• [Article]
--- Start ---

The Replication Crisis
And what to do about it
Learning Objectives
Today we will learn about…
- the replication crisis
- replication in language sciences
- requirements for replication
Resources
this lecture covers Sönning & Werner (2021)
introduction article of a special issue of the Journal Linguistics
- The replication crisis: Impications for linguistics
contains several articles on the topic, some of which we’ll read later
Replication crisis
- data-based claims turned out to be less reliable than previously believed
- statistical claims could not be replicated with new data
- large-scale replications brought attention to the issue
- this has also led to distrust in findings in academia and the public
Most Published Research Findings are False
the issue became more widespread with Ioannidis (2005)
- defined bias in terms of design, analysis, and presentation factors
- focussed on issues with p-values and statistical power
Open Science Collaboration (2015) ran replications of 100 studies
- 36% of replications found significant effects
- 47% of original effects fell within 95% CIs of replication effect
in essence: fewer significant findings and smaller effects in replications
how is can this be?
The problem with p-values
- issues relating to reported findings:
- misuse of misinterpretation of p-values in Null Hypothesis Significant Testing (NHST; e.g., Ioannidis, 2005)
- study design
- improper use of statistical methods
- stemming from inadequate teaching
- selective reporting
- in other words, HARKing and p-hacking (whether consciously done or not)
Solving the problem
- these could be mitigated with Open Science practices
- transparency in writing, analyses, planning/hypothesising stages
- reproducibility of analyses
- greater value given to replication studies
- embracing and addressing uncertainty (Vasishth & Gelman, 2021)
- in sum: “conscientious practice” (Sönning & Werner, 2021, p. 1182)
The garden of forking paths
- or ‘researcher degrees of freedom’ (Simmons et al., 2011)
- the problem: there are many plausible ways to analyse any given data set
- there are many choices researchers make in:
- experimental design
- data collection
- data preprocessing
- data analyses
- reporting
- the path we happen to go down can seem pre-determined (Gelman & Loken, 2014)
- but can amount to HARKing, p-hacking, fishing
- the fastest solution: share everything and write transparently
The current state of quantitative linguistics
- there is a trend towards empirical methods throughout linguistics
- we should pay attention to methodological discussions in related fields
- we also find ourselves in a state of methdological crisis
Kuhn’s structure of scientific revoluations
- Thomas Kuhn’s The Theory of Scientifc Revoluations (1962)
- based on socio-historical observation
- the evolution of scientificy theory is cycical
- crisis leads to revolution
- also applies to research methodology
Three recurrent phases:
- normal science
- little controversy over theoretical underpinnings
- researchers work on small problems within a theory
- crisis
- contradictions between theory and evidence
- questioning of conventionally accepted theory
- revolution
- overthrowing of previous norms in favour of a new paradigm
- leads to new normal science
Previous cycles of statistical analyses
- proprietary, point-and-click software (e.g., SPSS)

--- End ---

• [Things to do]
1 > Decide whether each statement agrees with the lecture notes on the replication crisis. Answer yes or no, and quote the words of the lecture notes that settle it.
(a) The Open Science Collaboration (2015) ran replications of 100 studies.
(b) More than half of those replications found significant effects.
(c) In the phase of normal science, researchers work on small problems within a theory.
2 > Reproduce the passage of the lecture notes on the replication crisis from "- defined bias" up to and including "can this be?".

• [Information supplied]

--- Start ---

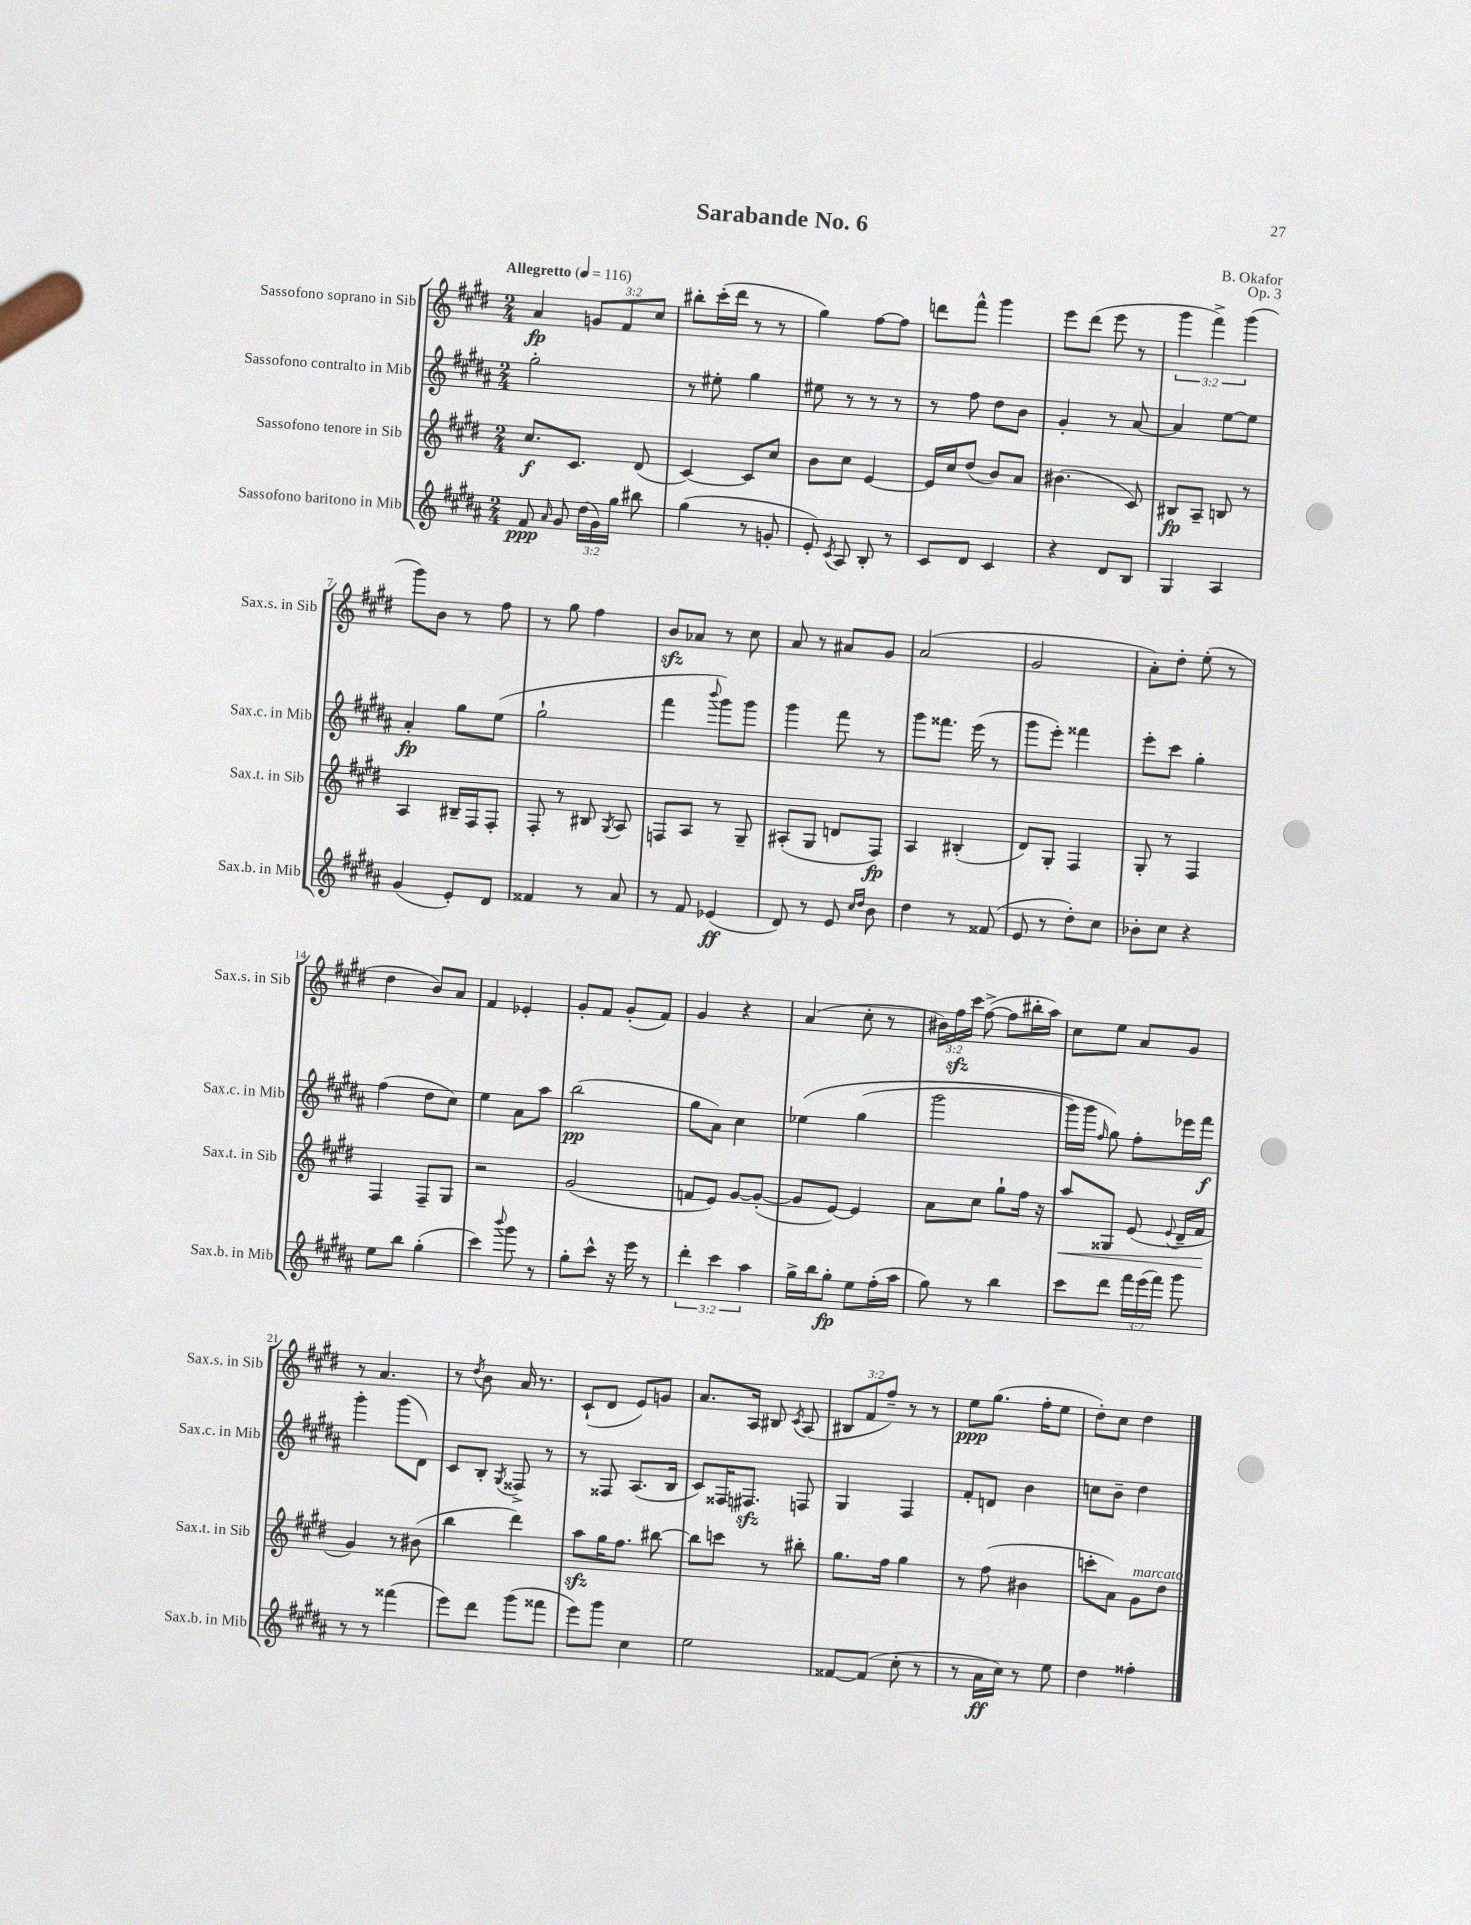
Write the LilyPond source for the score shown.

\header { title = "Sarabande No. 6" composer = "B. Okafor" opus = "Op. 3" }
<<
\new StaffGroup <<
\new Staff = "s0" \with { instrumentName = "Sassofono soprano in Sib" shortInstrumentName = "Sax.s. in Sib" } {
    \clef treble \key e \major \numericTimeSignature \time 2/4 \override Staff.TupletNumber.text = #tuplet-number::calc-fraction-text \tempo "Allegretto" 4 = 116
    \autoBeamOff a'4\fp \tuplet 3/2 { g'8[ fis'8 cis''8] } |
    bis''8[-. cis'''16-.( dis'''16] r8 r8 |
    gis''4) fis''8[~ fis''8] |
    d'''8[ fis'''8]-^ gis'''4 |
    e'''8[ dis'''8]( e'''8 r8 |
    \tuplet 3/2 { gis'''4 fis'''4->) gis'''4( } |
    gis'''8[) b'8] r8 fis''8 |
    r8 gis''8 fis''4 |
    b'8[\sfz aes'8] r8 cis''8 |
    a'8 r8 ais'8[ gis'8] |
    a'2( |
    gis'2 |
    a'8[-.) dis''8]-. e''8-.( r8 |
    dis''4 b'8[) a'8] |
    fis'4 ees'4-. |
    gis'8[-. fis'8] gis'8[-.( fis'8]) |
    gis'4 r4 |
    a'4( cis''8-. r8 |
    \tuplet 3/2 { bis'16[) fis''16\sfz cis'''16] } fis''8~->( fis''8[ bis''16-. a''16]) |
    cis''8[ e''8] a'8[ gis'8] |
    r8 a'4. |
    r8 \acciaccatura { dis''8 } b'8 a'16 r8. |
    cis'8[-!( dis'8] e'8[) g'8] |
    a'8.[ a16] bis8 \acciaccatura { cis'8 } a8( |
    \tuplet 3/2 { bis8[ fis'8 fis''8]--) } r8 r8 |
    e''8[\ppp gis''8.]( fis''16[-. e''8] |
    dis''8[-.) cis''8] dis''4 \bar "|." |
}
\new Staff = "s1" \with { instrumentName = "Sassofono contralto in Mib" shortInstrumentName = "Sax.c. in Mib" } {
    \clef treble \key b \major \numericTimeSignature \time 2/4
    \autoBeamOff gis''2-. |
    r8 eis''8-. gis''4 |
    eis''8 r8 r8 r8 |
    r8 fis''8 dis''8[ b'8] |
    gis'4-. r8 ais'8~ |
    ais'4 e''8[~ e''8] |
    ais'4-.\fp gis''8[ e''8]( |
    gis''2-! |
    fis'''4 \appoggiatura { b'''8 } gis'''8[) gis'''8] |
    gis'''4 fis'''8 r8 |
    gis'''8[ fisis'''8.] e'''16( r8 |
    gis'''8[ e'''8]-.) fisis'''4 |
    e'''8[-. cis'''8] gis''4-. |
    fis''4( dis''8[ cis''8]) |
    e''4 ais'8[ ais''8] |
    b''2\pp( |
    gis''8[ ais'8]) cis''4 |
    ees''4\( gis''4( |
    gis'''2 |
    gis'''16[) gis'''16] \grace { fis''16 } gis''8\) fis''8[-. ees'''16 fis'''16]\f |
    gis'''4-. gis'''8[( dis'8]) |
    cis'8[ b8]-. \acciaccatura { gis8 } fisis8-> r8 |
    r8 fisis8 ais8.[( b16] |
    cis'8[) fisis16 fis8.]\sfz f8 |
    gis4 fis4 |
    fis'8[-. d'8] b'4 |
    c''8[ b'8]-- dis''4 \bar "|." |
}
\new Staff = "s2" \with { instrumentName = "Sassofono tenore in Sib" shortInstrumentName = "Sax.t. in Sib" } {
    \clef treble \key e \major \numericTimeSignature \time 2/4
    \autoBeamOff cis''8.[\f cis'8.] dis'8( |
    cis'4~) cis'8[ cis''8] |
    b'8[ cis''8] e'4~ |
    e'16[ cis''16 dis''8]( b'8[) a'8] |
    bis'4.( cis'8) |
    bis8[\fp a8]-- b8 r8 |
    a4 bis16[-- fis16 fis8]-. |
    fis8-. r8 bis8 \acciaccatura { gis8 } a8 |
    f8[ a8] r8 gis8-- |
    ais8[-.( gis8] d'8[ fis8]\fp) |
    a4 bis4-.( |
    dis'8[) gis8]-. fis4 |
    gis8-. r8 fis4 |
    fis4 fis8[-- gis8] |
    r2 |
    gis'2( |
    f'8[ e'8]) gis'8[~ gis'8]~-.( |
    gis'8[ e'8]~) e'4 |
    a'8[ cis''8] gis''8[-! fis''16] r16 |
    a''8[\< gisis8] e'8( \appoggiatura { e'8 } dis'16[-- fis'16]\! |
    gis'4) r8 bis'8( |
    b''4 dis'''4) |
    a''8[\sfz gis''16 fis''8.] bis''8~ |
    bis''8[ c'''8] r8 bis''8-. |
    gis''8.[ fis''16] gis''4 |
    r8 fis''8( bis'4 |
    c'''8[-. a'8]) gis'8[^\markup { \italic "marcato" } dis''8] \bar "|." |
}
\new Staff = "s3" \with { instrumentName = "Sassofono baritono in Mib" shortInstrumentName = "Sax.b. in Mib" } {
    \clef treble \key b \major \numericTimeSignature \time 2/4 \override Staff.TupletNumber.text = #tuplet-number::calc-fraction-text
    \autoBeamOff fis'8\ppp \grace { ais'16 } gis'8 \tuplet 3/2 { dis''16[( gis'16) gis''16] } bis''8 |
    gis''4( r8 g'8-. |
    e'8-.) \acciaccatura { cis'8 } ais8 b8-. r8 |
    cis'8[ dis'8] cis'4 |
    r4 dis'8[ b8] |
    gis4 ais4 |
    gis'4( e'8[-.) dis'8] |
    fisis'4 r8 ais'8 |
    r8 fis'8 ees'4\ff( |
    dis'8) r8 e'8 \grace { cis''16[ dis''16] } b'8 |
    dis''4 r8 fisis'8( |
    e'8 r8 dis''8[-.) cis''8] |
    bes'8[-. cis''8] r4 |
    e''8[ b''8] gis''4-.( |
    cis'''4) \appoggiatura { b'''8 } gis'''8 r8 |
    gis''8[-. cis'''8]-^ r16 e'''16 r8 |
    \tuplet 3/2 { dis'''4-. cis'''4 ais''4 } |
    gis''16[-> b''16 gis''8]-.\fp e''8[ fis''16-.( ais''16] |
    gis''8) r8 b''4 |
    cis'''8[ dis'''8] \tuplet 3/2 { fis'''16[ e'''16( fis'''16]) } gis'''8 |
    r8 r8 fisis'''4( |
    e'''8[) dis'''8] gis'''8[( fisis'''8] |
    e'''8[) gis'''8] cis''4 |
    e''2 |
    fisis'8[~ fisis'8]( cis''8-. r8 |
    r8 ais'16[\ff cis''16]) r8 e''8 |
    dis''4 fisis''4-. \bar "|." |
}
>>
>>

--- End ---

• [Expected responses]
1 >
(a) Yes: "Open Science Collaboration (2015) ran replications of 100 studies"
(b) No: "36% of replications found significant effects"
(c) Yes: "researchers work on small problems within a theory"

2 >
- defined bias in terms of design, analysis, and presentation factors
- focussed on issues with p-values and statistical power
Open Science Collaboration (2015) ran replications of 100 studies
- 36% of replications found significant effects
- 47% of original effects fell within 95% CIs of replication effect
in essence: fewer significant findings and smaller effects in replications
how is can this be?